## START Document segment

Mueller Who?
Gone But Not Forgotten: Special
Counsel Mueller really is closing up shop but that doesn’t mean that his
investigations have ended. Yesterday, a judicial
watchdog group requested that the federal judge overseeing the Mueller
initiated case involving the “mystery” foreign sovereign-owned company authorize
the release of details about the case and the identity of the company to the
public arguing that since the Mueller Report had been delivered the case must
be over. When queried about this, the
prosecutor handling the case told the judge that the case was active and that the
Mueller grand jury is “continuing robustly.” So though Mueller is hitting the
exits and his team is going back to their previous day jobs, others in Justice
are picking up the slack and the investigations roll on. As to the Mueller report, no one outside of
Attorney General Barr, the soon to depart Deputy AG Rosenstein and their minions have seen it, or at least that’s what
we’ve been told, but Democratic leadership continues to press for its release. Even the length of the report appears to be a
secret. House Judiciary Committee Chair
Nadler says that Barr told him the length, but that he had to swear an oath of “Omerta”

## END Document segment
## START Data excerpt

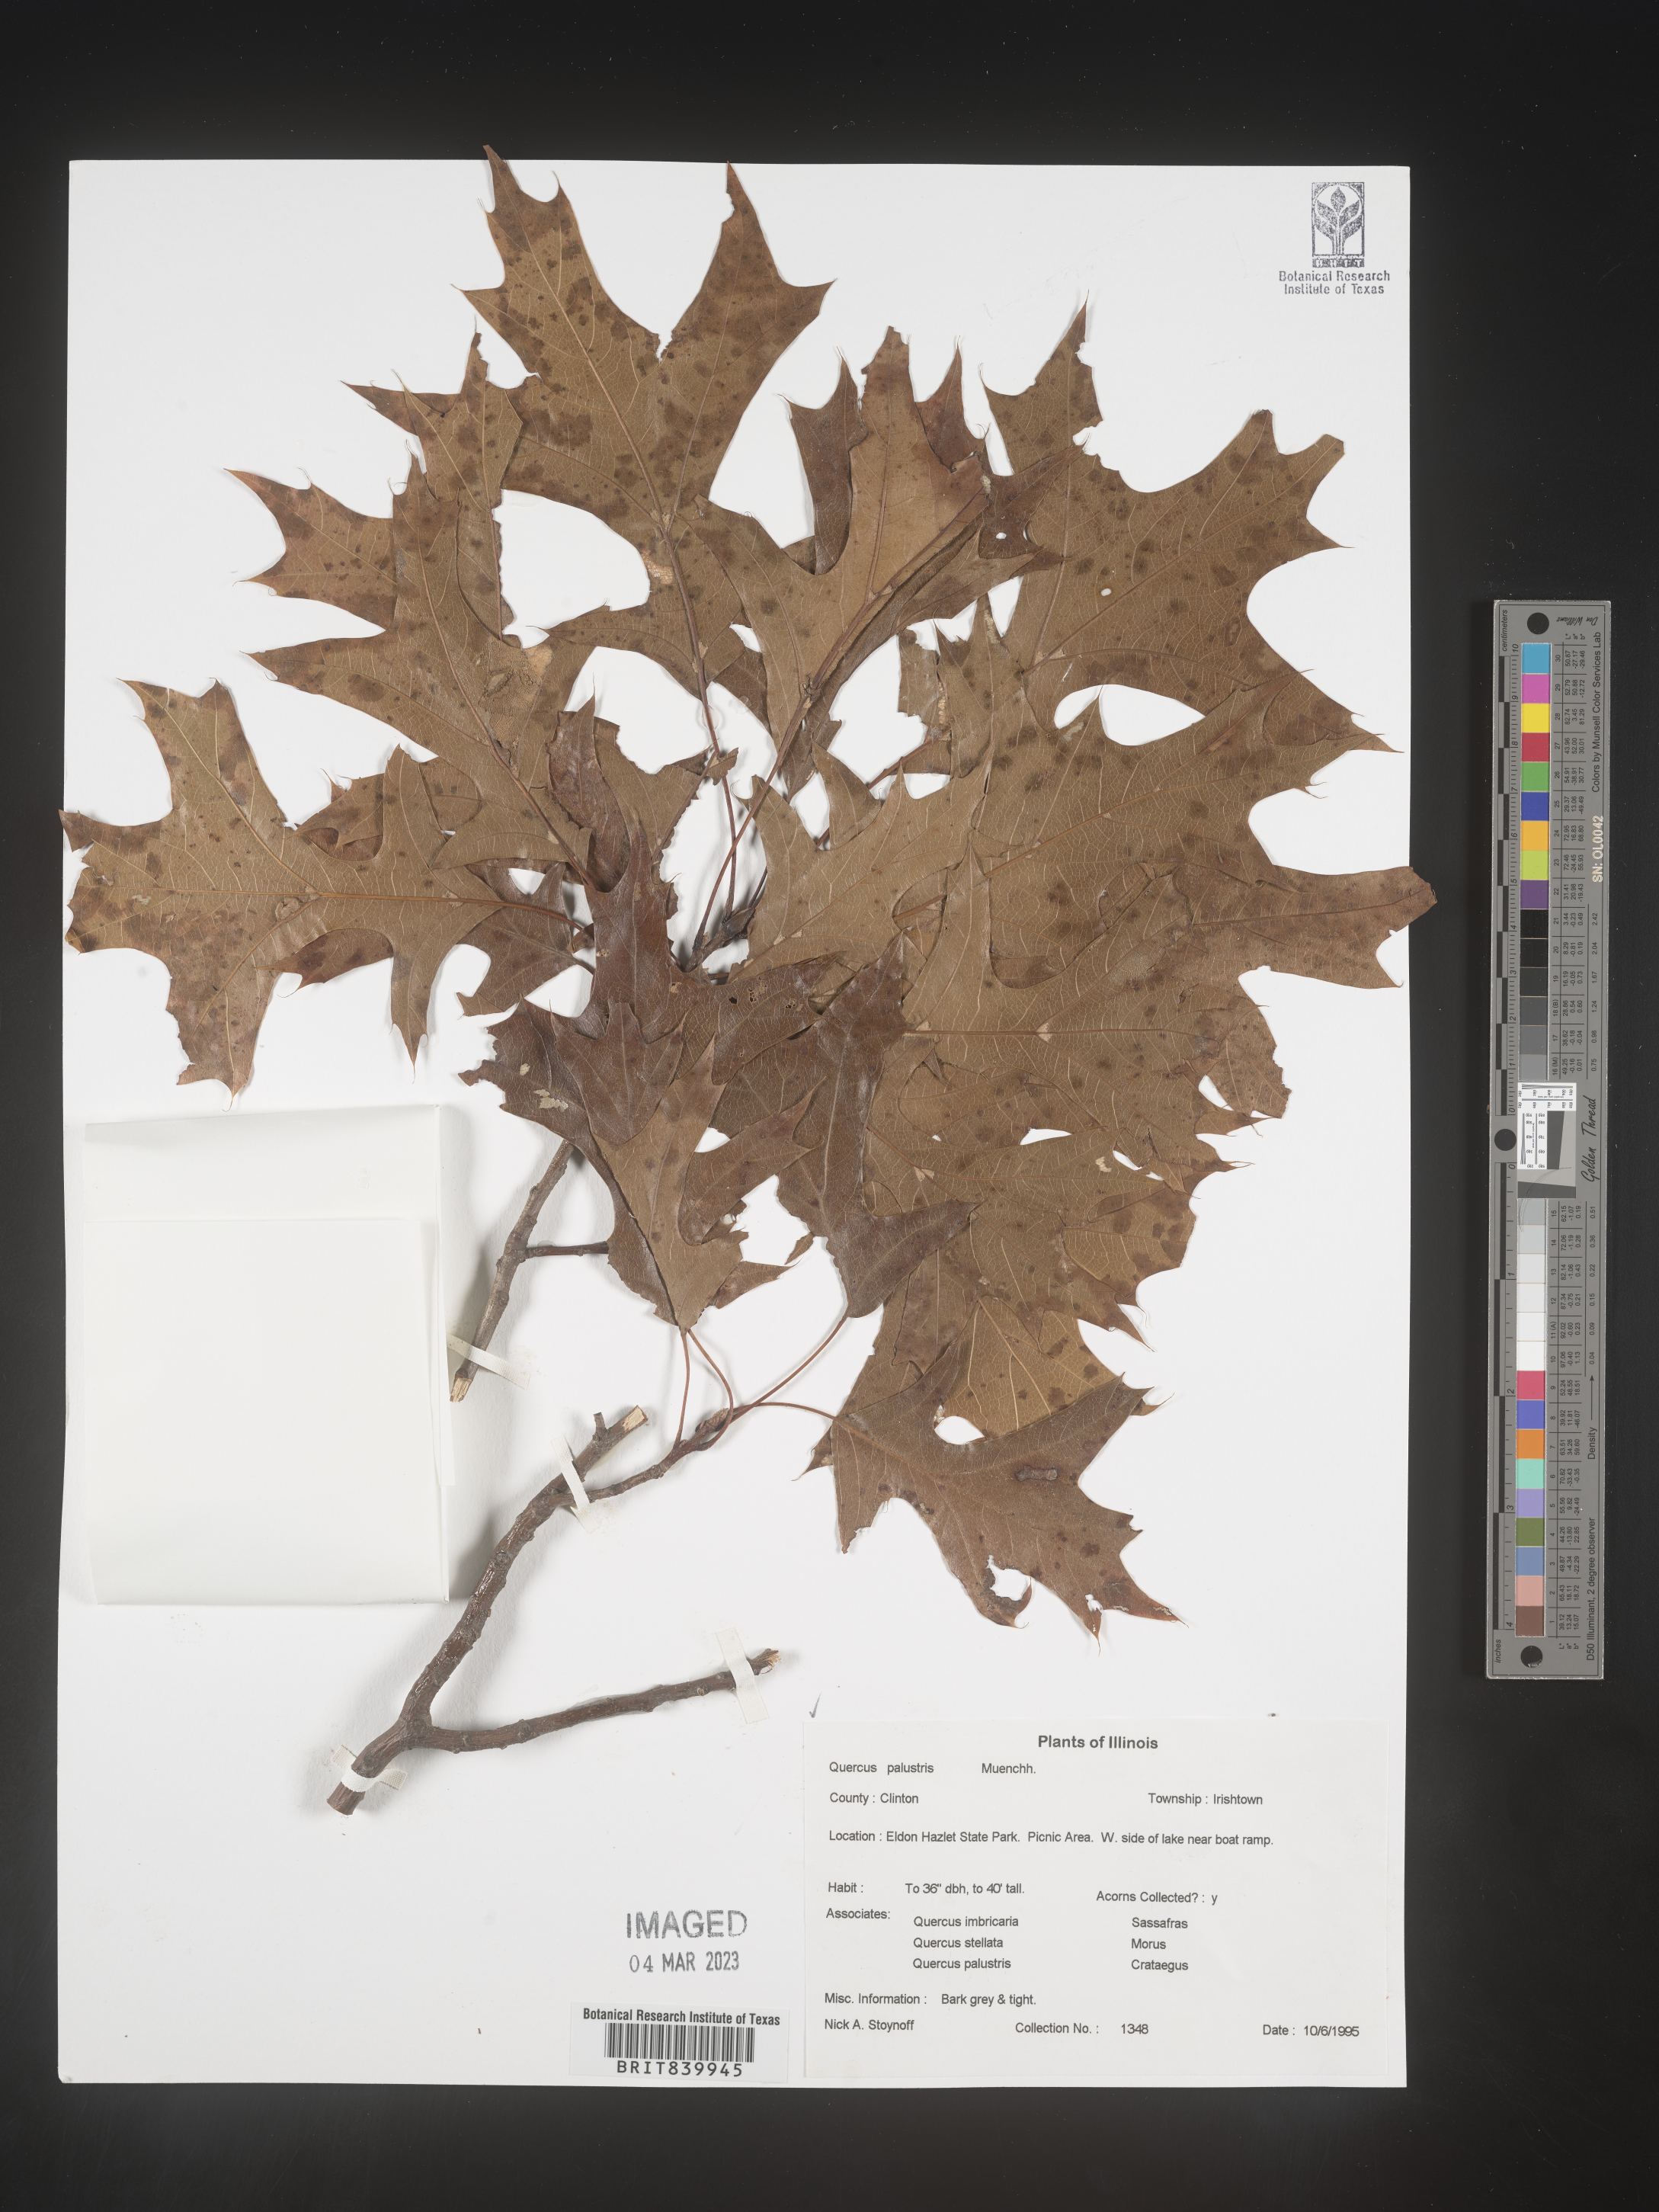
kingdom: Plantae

## END Data excerpt

Objective: List every person the article about the Mueller investigation mentions by name, along with the title it gives each one. The material has nothing to do with the article about the Mueller investigation.

Response to this task:
- Mueller, Special Counsel
- Barr, Attorney General
- Rosenstein, Deputy AG
- Nadler, House Judiciary Committee Chair